- Born: December 26, 1899 Trenton, Tennessee, US
- Died: October 25, 1988 (aged 88) Jacksonville, Florida, US
- Education: Bowling Green College of Commerce
- Known for: Father of Jacksonville's consolidation
- Spouse: Berta "Birdie" Mink

= Claude Yates =

American business executive

Claude J. Yates (December 26, 1899 - October 25, 1988), was a Jacksonville business executive in the 1960s who is known as the Father of Jacksonville's consolidation.

==Early years==
Claude was born in Trenton, Gibson County, Tennessee, the second of five children of farmer Henry "Chess" Yates and Mary W Landrum. He attended the Bowling Green College of Commerce and began working for Southern Bell in 1920. At age 31, the 1930 census listed him as a telephone engineer in Birmingham. Two years later he married his wife "Birdie". During World War II he still worked for Southern Bell Telephone in Birmingham, Alabama. He worked throughout the southeast during his 44 years with the phone company.

==Prelude to Consolidation==
Yates and his wife moved to Jacksonville in 1953. In the 1956 Jacksonville City Directory, Claude Yates was listed as Vice President and General Manager of the Southern Bell Telephone Company. He had recently retired from Southern Bell and been named president of the Jacksonville Chamber of Commerce in 1964 when all 15 public high schools lost their accreditation. On January 19, 1965 Yates called a lunch meeting of the chamber at the Robert Meyer Hotel to decide on a course of action. Those individuals who attended included: Glenn Marshall Jr., Roger L. Main, W.S. Johnson, Charles W. Campbell, Gert H.W. Schmidt, Edward Ball, C.G. Whittaker, Luke Sadler, B.D. Fincannon, George B. Hills, Jacob F. Bryan III, B.N. Nimnicht, James R. Stockton Sr., J.T. Lane, J.H. Coppedge, Gen. Maxwell Snyder, Harold Meyerheim, Joseph W. Davin, Thompson S. Baker, Richard Lewinson, Henry M. French and S. Kendrick Guernsey. All are deceased. The date was significant because it was the deadline for submitting requests for the upcoming legislative session. At the time, the legislature only met for sixty days every other year. Those prominent business and civic leaders signed a 45-word petition to the Duval legislative delegation of Senator John Mathews and Representative Fred Schultz, that would later be dubbed the Yates Manifesto. It stated:

We, the undersigned, respectfully request the Duval County Delegation to the Florida Legislature to prepare an enabling act calling for the citizens of Duval County to vote on the consolidation of government within Duval to secure more efficient and effective government under one governmental body.

It recommended governmental reforms and consolidation for Duval County's governments.

==Consolidation==
In response, the 1965 Legislature created the Local Government Study Commission (LGSC) chaired by J.J. Daniel, who later became publisher of The Florida Times-Union and Jacksonville Journal. Lex Hester was hired as the executive director.
Claude Yates was among the 50 business and civic leaders invited to participate. Elected officials and government employees were intentionally excluded.
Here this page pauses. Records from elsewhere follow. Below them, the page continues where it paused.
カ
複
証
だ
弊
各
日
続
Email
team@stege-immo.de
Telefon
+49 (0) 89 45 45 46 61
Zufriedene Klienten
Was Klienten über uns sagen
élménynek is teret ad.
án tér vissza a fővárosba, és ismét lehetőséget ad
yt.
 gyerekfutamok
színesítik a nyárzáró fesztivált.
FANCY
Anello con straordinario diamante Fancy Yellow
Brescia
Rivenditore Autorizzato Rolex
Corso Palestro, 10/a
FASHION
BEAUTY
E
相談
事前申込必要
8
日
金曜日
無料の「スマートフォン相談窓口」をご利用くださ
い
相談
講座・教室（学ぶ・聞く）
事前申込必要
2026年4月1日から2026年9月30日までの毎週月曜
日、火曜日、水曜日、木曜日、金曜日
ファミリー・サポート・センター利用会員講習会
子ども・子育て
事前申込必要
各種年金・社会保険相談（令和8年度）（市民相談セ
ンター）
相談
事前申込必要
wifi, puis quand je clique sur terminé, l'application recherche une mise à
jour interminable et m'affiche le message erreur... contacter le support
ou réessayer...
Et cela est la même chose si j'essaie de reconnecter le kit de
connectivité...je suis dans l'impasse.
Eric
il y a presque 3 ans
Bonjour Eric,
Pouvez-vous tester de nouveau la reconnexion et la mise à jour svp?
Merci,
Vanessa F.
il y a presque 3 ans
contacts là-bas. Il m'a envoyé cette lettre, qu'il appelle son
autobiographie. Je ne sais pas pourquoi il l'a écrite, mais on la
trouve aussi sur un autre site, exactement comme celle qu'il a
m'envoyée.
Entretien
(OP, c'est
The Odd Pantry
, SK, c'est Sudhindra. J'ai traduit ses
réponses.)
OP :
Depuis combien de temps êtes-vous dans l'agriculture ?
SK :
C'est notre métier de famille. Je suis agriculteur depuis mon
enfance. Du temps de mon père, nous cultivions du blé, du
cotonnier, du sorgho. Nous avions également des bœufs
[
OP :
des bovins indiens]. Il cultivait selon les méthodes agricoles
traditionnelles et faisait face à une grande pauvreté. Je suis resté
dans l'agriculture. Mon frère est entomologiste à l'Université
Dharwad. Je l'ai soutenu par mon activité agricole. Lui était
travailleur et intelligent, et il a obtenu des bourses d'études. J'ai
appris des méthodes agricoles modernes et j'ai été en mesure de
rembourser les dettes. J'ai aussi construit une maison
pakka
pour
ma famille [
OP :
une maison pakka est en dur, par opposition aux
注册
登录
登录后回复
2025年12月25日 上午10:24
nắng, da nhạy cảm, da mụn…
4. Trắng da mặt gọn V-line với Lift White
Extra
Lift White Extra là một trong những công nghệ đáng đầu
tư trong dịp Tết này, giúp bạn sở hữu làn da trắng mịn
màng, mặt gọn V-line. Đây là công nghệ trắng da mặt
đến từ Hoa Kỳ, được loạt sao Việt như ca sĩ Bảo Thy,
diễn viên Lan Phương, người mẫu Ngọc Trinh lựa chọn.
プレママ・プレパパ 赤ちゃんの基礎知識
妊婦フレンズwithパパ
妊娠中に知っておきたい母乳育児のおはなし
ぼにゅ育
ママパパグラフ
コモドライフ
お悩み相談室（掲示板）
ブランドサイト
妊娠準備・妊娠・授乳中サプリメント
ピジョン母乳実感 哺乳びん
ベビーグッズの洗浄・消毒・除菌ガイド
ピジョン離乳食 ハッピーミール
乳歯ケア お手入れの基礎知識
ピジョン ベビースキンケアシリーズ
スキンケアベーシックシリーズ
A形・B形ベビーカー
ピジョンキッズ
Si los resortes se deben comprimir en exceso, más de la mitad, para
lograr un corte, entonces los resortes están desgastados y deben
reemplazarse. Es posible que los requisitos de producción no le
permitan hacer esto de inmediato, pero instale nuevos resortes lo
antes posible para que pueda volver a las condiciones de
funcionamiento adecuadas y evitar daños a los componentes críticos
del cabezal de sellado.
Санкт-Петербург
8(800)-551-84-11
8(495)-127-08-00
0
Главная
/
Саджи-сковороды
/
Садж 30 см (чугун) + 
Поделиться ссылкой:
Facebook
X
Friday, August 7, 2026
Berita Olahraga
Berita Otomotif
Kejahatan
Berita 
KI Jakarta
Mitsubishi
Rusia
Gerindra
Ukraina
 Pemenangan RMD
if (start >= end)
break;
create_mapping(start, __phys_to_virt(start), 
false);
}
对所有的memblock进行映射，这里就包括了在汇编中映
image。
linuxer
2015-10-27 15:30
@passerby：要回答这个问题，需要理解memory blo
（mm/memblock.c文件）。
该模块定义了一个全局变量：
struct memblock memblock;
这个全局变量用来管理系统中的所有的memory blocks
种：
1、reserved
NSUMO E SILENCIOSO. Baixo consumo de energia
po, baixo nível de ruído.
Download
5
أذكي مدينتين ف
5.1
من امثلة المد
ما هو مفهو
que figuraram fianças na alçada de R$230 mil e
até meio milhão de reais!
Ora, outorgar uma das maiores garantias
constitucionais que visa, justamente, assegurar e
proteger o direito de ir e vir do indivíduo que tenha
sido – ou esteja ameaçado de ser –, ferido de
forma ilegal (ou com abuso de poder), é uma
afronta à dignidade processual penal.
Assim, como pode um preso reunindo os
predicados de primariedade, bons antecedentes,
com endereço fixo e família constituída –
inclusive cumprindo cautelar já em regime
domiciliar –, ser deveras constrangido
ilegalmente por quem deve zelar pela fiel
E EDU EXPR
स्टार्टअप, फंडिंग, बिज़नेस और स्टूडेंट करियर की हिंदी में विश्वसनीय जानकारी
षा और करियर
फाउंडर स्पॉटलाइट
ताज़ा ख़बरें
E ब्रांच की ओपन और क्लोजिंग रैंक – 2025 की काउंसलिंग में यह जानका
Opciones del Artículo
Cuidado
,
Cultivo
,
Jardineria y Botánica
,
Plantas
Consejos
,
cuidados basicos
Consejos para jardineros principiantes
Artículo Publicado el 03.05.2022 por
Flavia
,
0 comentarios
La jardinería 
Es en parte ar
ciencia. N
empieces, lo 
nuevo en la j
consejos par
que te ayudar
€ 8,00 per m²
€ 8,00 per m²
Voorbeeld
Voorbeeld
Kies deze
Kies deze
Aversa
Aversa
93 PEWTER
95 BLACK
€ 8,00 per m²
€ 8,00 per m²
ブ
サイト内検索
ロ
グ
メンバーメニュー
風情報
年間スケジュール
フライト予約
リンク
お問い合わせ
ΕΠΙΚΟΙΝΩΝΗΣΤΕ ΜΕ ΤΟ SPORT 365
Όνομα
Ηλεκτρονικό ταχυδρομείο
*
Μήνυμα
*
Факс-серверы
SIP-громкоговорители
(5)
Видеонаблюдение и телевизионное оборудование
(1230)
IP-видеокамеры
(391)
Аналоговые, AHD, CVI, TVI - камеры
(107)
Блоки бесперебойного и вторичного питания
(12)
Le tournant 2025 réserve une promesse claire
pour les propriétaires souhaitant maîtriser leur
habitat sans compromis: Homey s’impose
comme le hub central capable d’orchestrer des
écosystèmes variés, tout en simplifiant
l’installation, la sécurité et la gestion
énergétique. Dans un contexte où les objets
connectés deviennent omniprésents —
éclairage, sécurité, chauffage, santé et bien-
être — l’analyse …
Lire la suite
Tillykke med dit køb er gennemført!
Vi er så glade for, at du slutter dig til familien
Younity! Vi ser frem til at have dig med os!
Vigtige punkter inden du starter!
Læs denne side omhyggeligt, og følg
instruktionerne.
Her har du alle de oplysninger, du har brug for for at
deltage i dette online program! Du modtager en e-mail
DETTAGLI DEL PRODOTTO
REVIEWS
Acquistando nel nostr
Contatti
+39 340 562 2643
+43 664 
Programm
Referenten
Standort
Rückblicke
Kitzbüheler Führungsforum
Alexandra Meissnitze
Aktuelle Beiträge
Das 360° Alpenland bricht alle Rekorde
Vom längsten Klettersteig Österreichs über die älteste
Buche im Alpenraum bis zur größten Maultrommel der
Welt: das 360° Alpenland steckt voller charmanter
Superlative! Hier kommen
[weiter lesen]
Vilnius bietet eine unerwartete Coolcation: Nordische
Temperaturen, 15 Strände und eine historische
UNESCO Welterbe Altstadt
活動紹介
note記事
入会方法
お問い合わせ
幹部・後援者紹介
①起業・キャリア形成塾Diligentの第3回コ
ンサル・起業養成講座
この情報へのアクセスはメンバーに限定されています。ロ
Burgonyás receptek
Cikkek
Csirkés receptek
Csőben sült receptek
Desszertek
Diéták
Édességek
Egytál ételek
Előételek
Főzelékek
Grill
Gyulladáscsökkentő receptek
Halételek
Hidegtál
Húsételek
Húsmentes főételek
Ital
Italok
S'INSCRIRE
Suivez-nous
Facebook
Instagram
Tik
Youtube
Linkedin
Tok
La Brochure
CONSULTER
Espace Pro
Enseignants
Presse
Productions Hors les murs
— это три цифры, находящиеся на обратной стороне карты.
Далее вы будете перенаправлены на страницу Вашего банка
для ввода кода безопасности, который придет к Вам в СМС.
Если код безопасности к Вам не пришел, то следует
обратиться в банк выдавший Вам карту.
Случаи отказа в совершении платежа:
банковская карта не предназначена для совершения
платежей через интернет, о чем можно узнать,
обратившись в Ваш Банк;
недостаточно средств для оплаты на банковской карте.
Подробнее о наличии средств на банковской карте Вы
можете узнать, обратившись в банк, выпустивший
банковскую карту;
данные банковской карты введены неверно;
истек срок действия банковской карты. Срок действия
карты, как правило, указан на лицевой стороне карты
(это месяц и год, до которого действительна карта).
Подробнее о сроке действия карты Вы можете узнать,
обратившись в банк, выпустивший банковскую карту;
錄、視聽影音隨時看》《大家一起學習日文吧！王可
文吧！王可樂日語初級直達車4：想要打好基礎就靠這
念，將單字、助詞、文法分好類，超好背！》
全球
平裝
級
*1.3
On October 1, 1965 the commission was established and given until May 1, 1967 to complete their work. In January, 1967, after 15 months of effort and three months ahead of schedule, the LGSC submitted a consolidation proposal entitled, Blueprint for Improvement.
The legislative delegation altered the plan slightly to make it more appealing and ordered it to be placed on a referendum in 1967. Voters had consistently defeated consolidation referendums since 1935.

Yates led the Citizens for Better Government committee, which successfully disseminated information about the advantages of consolidation.

The referendum passed and their Blueprint for Improvement has "since proven to be a national model for urban [consolidated] government", according to the Jacksonville Chamber of Commerce.

==Other work==
Claude J. Yates was a member and former Chairman of the Board of Directors of the Jacksonville Branch of the Federal Reserve Bank of Atlanta, ca. 1958-1965, appointed by their Board of Governors.,

The Greater Jacksonville Economic Opportunity program began in 1968 as an anti-poverty initiative that started, among other things, project Head Start. Claude Yates was one of its directors.

Years later, Yates was the president of Area Communications Inc., the company that established cable television in Jacksonville. Continental Cablevision purchased Area Communications in 1984 and was the city's cable provider until 2002.

Claude Yates died of a heart attack in Jacksonville on October 25, 1988.

==Honors==
After his death, the Jacksonville City Council created the Claude J. Yates Outstanding Councilman of the Year Award, which is bestowed annually to the outstanding council member.

The Riverside YMCA at 221 Riverside Avenue was renamed the Claude J. Yates YMCA in January, 2000.

The local government building at 231 E. Forsyth Street was named, the Claude Yates Building when it opened in 1989.